HSBC Holdings Plc (HSBA) is focusing on organizing Russian debt sales and providing loan financing and export credit a year after selling its consumer business in Russia, according to its local chief executive officer.
“We came to the market too late and in too small a size” as a consumer bank, Mark Stadler, 52, said in an interview yesterday in his Moscow office. “If we had made the investment a decade or 15 years ago, it might have been a very different story. The focus has shifted, and it’s now being a network bank, which is to link Russian corporates looking out and multinationals looking in.”
Europe’s largest bank was hired this month by Russian lenders OAO Sberbank, OAO Gazprombank and Home Credit & Finance Bank to arrange $3.5 billion in debt sales. London-based HSBC has a 50 percent share of the export credit market in Russia this year by number of deals, according to the bank.
HSBC, along with Barclays Plc and Banco Santander SA (SAN), are among international lenders that abandoned consumer banking in Russia over the past two years as state-controlled Sberbank and VTB Group increased market share. Nomos Bank, Russia’s second-biggest privately owned bank, is being acquired by Otkritie Financial Corp, part-owned by VTB.
HSBC in March 2008 announced a $200 million capital injection into its Russian unit that “demonstrated” its long-term commitment to the nation, ex-Russia CEO Stuart Lawson said then. Six months later, Lehman Brothers Holdings Inc. collapsed, triggering a global market rout as credit markets froze.
The bank had four branches in Moscow and one in St. Petersburg and had been building local wealth management and ruble-bond-trading operations. Its loan book was sold to Citigroup Inc. (C) in June 2011 and the branches to Sberbank that September, according to HSBC.
Stadler was named CEO of HSBC’s Russia unit in May, the bank’s third local head since 2010. He succeeded Huseyin Ozkaya, who replaced Lawson. The British-born Stadler, who doesn’t speak Russian, had moved to London this year from Dubai to run private banking in the U.K. and was previously global market head of HSBC Private Bank in the Middle East and North Africa.
“State banks here are formidable competitors, and we are used to that experience in other parts of the world with China and India being obvious examples,” Stadler said.
HSBC, which generates most of its profit in Asia, is planning to sell 10 billion rubles ($333 million) in its first Russian debt issue to diversify funding and to meet demand by international clients operating in Russia, Stadler said.
The bank, which has more than 270 employees in Moscow and St.
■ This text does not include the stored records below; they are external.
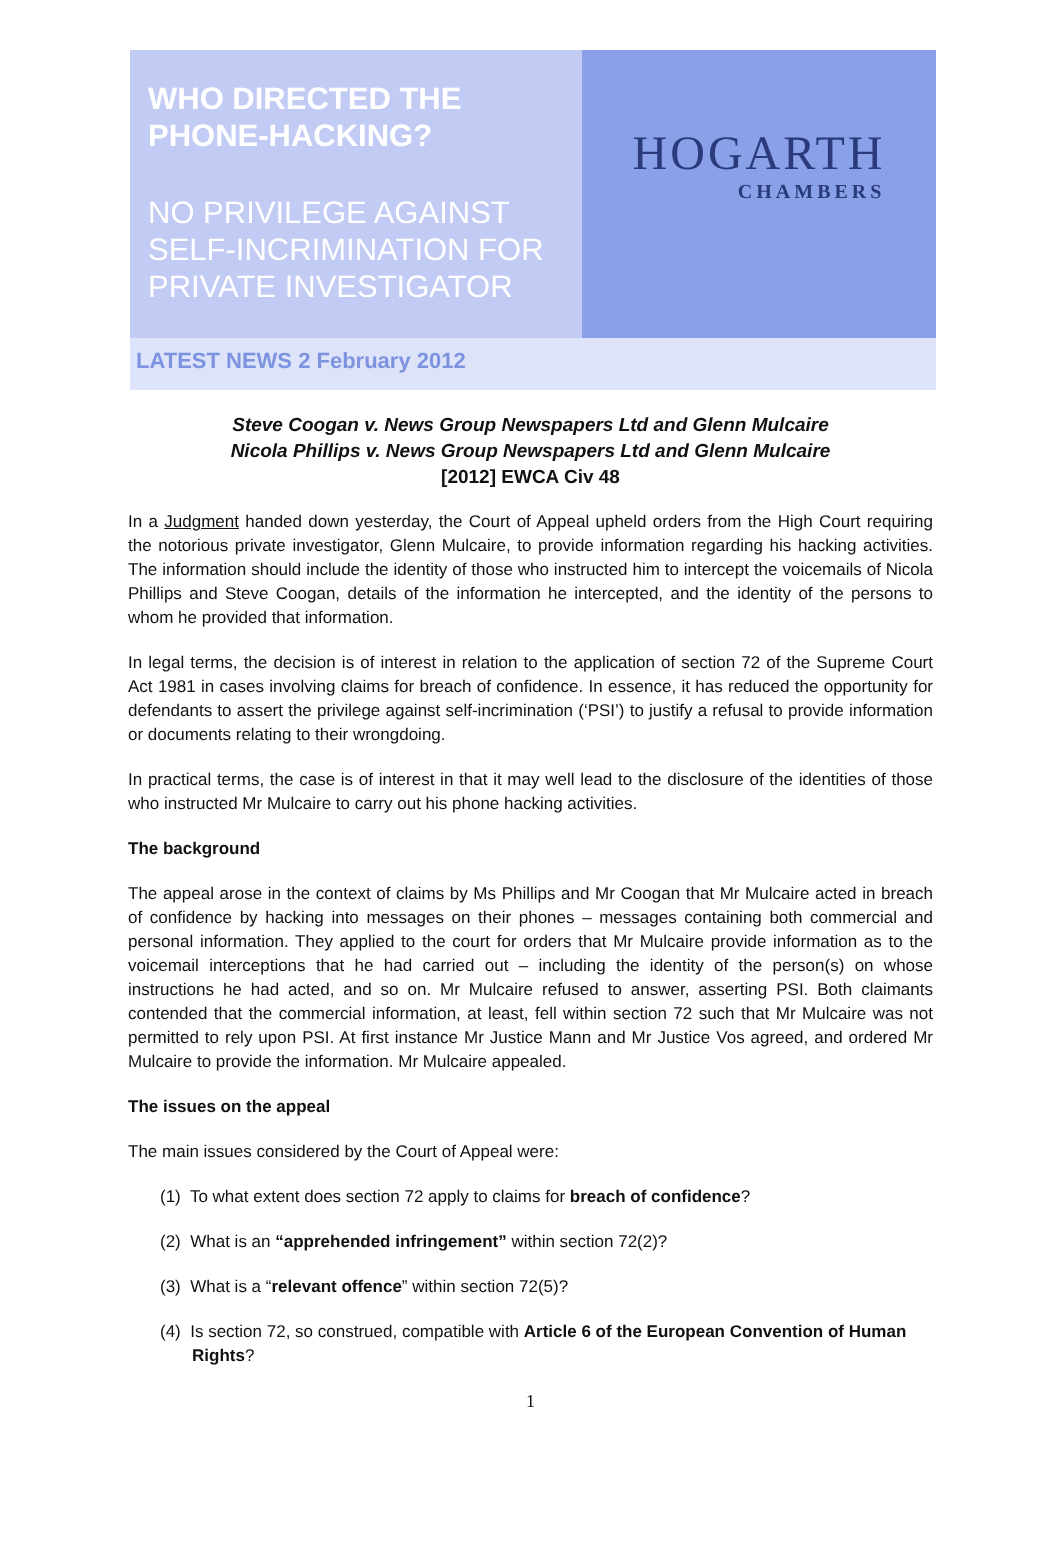WHO DIRECTED THE PHONE-HACKING?
NO PRIVILEGE AGAINST SELF-INCRIMINATION FOR PRIVATE INVESTIGATOR
HOGARTH
CHAMBERS
LATEST NEWS 2 February 2012
Steve Coogan v. News Group Newspapers Ltd and Glenn Mulcaire
Nicola Phillips v. News Group Newspapers Ltd and Glenn Mulcaire
[2012] EWCA Civ 48
In a Judgment handed down yesterday, the Court of Appeal upheld orders from the High Court requiring the notorious private investigator, Glenn Mulcaire, to provide information regarding his hacking activities. The information should include the identity of those who instructed him to intercept the voicemails of Nicola Phillips and Steve Coogan, details of the information he intercepted, and the identity of the persons to whom he provided that information.
In legal terms, the decision is of interest in relation to the application of section 72 of the Supreme Court Act 1981 in cases involving claims for breach of confidence. In essence, it has reduced the opportunity for defendants to assert the privilege against self-incrimination (‘PSI’) to justify a refusal to provide information or documents relating to their wrongdoing.
In practical terms, the case is of interest in that it may well lead to the disclosure of the identities of those who instructed Mr Mulcaire to carry out his phone hacking activities.
The background
The appeal arose in the context of claims by Ms Phillips and Mr Coogan that Mr Mulcaire acted in breach of confidence by hacking into messages on their phones – messages containing both commercial and personal information. They applied to the court for orders that Mr Mulcaire provide information as to the voicemail interceptions that he had carried out – including the identity of the person(s) on whose instructions he had acted, and so on. Mr Mulcaire refused to answer, asserting PSI. Both claimants contended that the commercial information, at least, fell within section 72 such that Mr Mulcaire was not permitted to rely upon PSI. At first instance Mr Justice Mann and Mr Justice Vos agreed, and ordered Mr Mulcaire to provide the information. Mr Mulcaire appealed.
The issues on the appeal
The main issues considered by the Court of Appeal were:
(1) To what extent does section 72 apply to claims for breach of confidence?
(2) What is an “apprehended infringement” within section 72(2)?
(3) What is a “relevant offence” within section 72(5)?
(4) Is section 72, so construed, compatible with Article 6 of the European Convention of Human Rights?
1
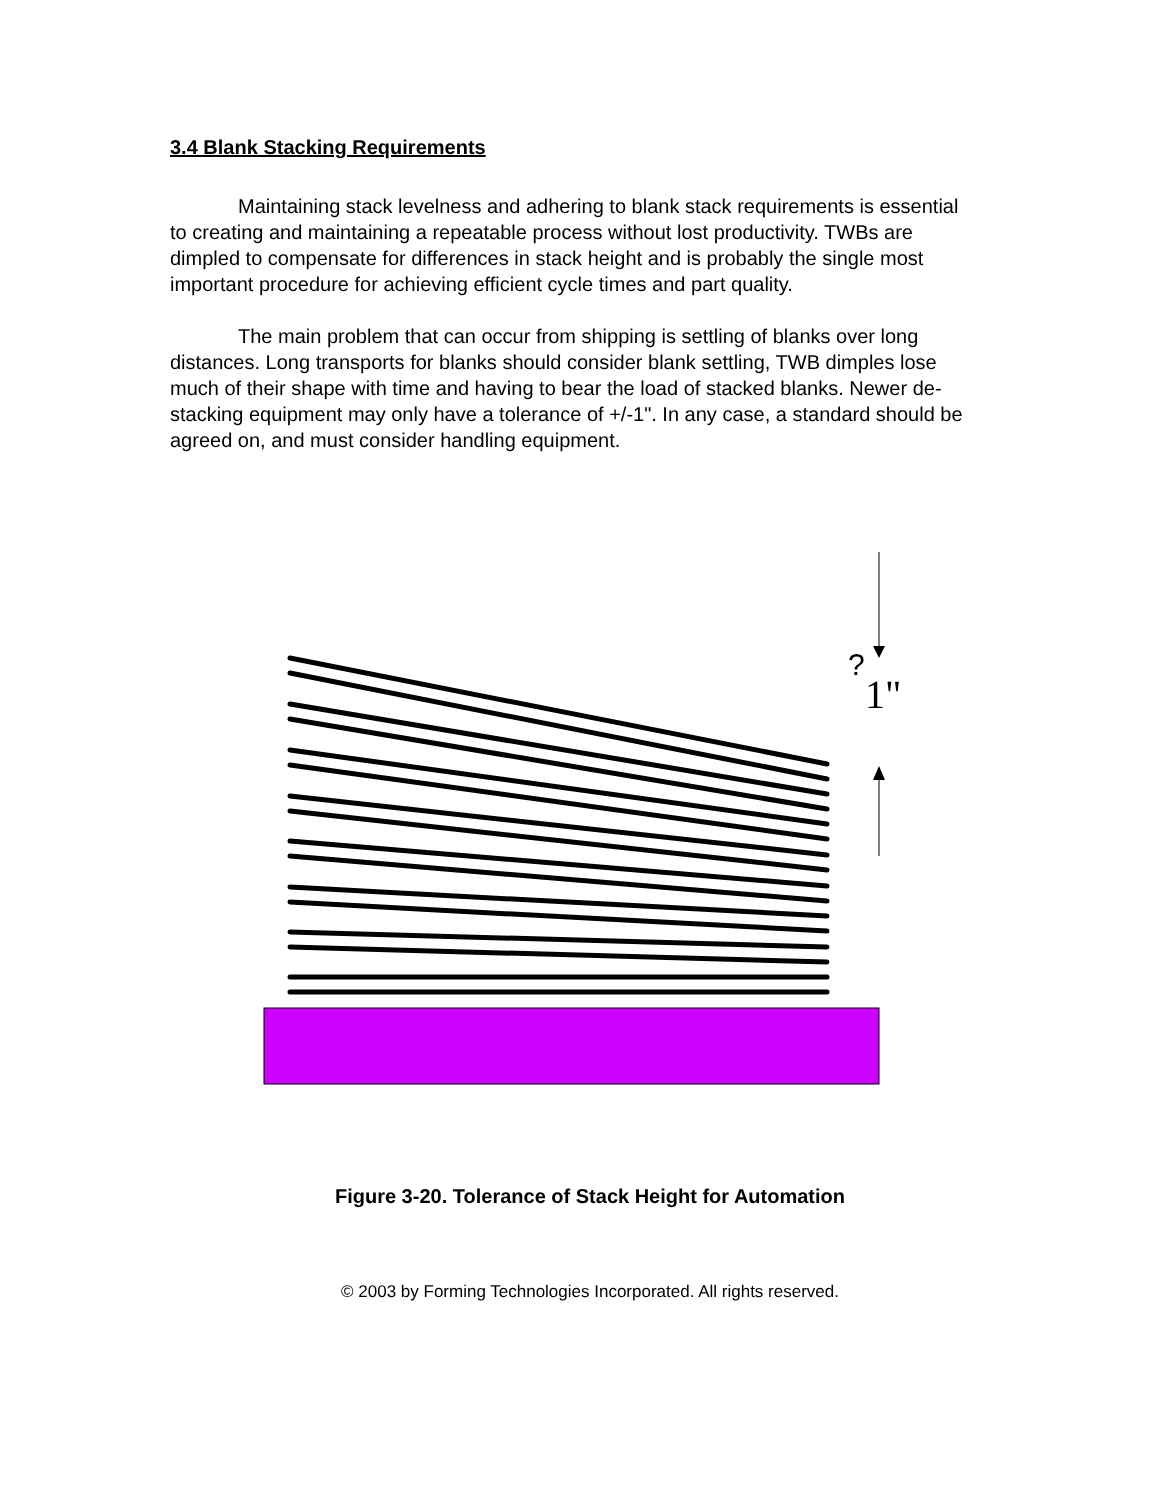3.4 Blank Stacking Requirements
Maintaining stack levelness and adhering to blank stack requirements is essential to creating and maintaining a repeatable process without lost productivity. TWBs are dimpled to compensate for differences in stack height and is probably the single most important procedure for achieving efficient cycle times and part quality.
The main problem that can occur from shipping is settling of blanks over long distances. Long transports for blanks should consider blank settling, TWB dimples lose much of their shape with time and having to bear the load of stacked blanks. Newer de-stacking equipment may only have a tolerance of +/-1". In any case, a standard should be agreed on, and must consider handling equipment.
?
1"
Figure 3-20. Tolerance of Stack Height for Automation
© 2003 by Forming Technologies Incorporated. All rights reserved.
Petersburg, is the 10th largest organizer of foreign debt in Russia this year, according to data compiled by Bloomberg. HSBC was also hired by OAO Promsvyazbank to help it sell shares in an initial public offering. The IPO was postponed on Oct. 15, and HSBC is looking at alternatives for Promsvyazbank to raise capital, such as selling subordinated debt, Stadler said.
“We have seen at first hand the clear preference by investors to take credit rather than equity risk,” he said. “The Promsyvazbank IPO, which we were a lead on, was pulled because investor pricing requirements were not in line with the bank’s view on valuation.”
HSBC is “looking again” at Russia’s privatization program after not applying to the Kremlin to be an adviser, Stadler said. Twenty-three domestic and foreign banks were chosen to advise the government on its 1 trillion rubles of asset sales.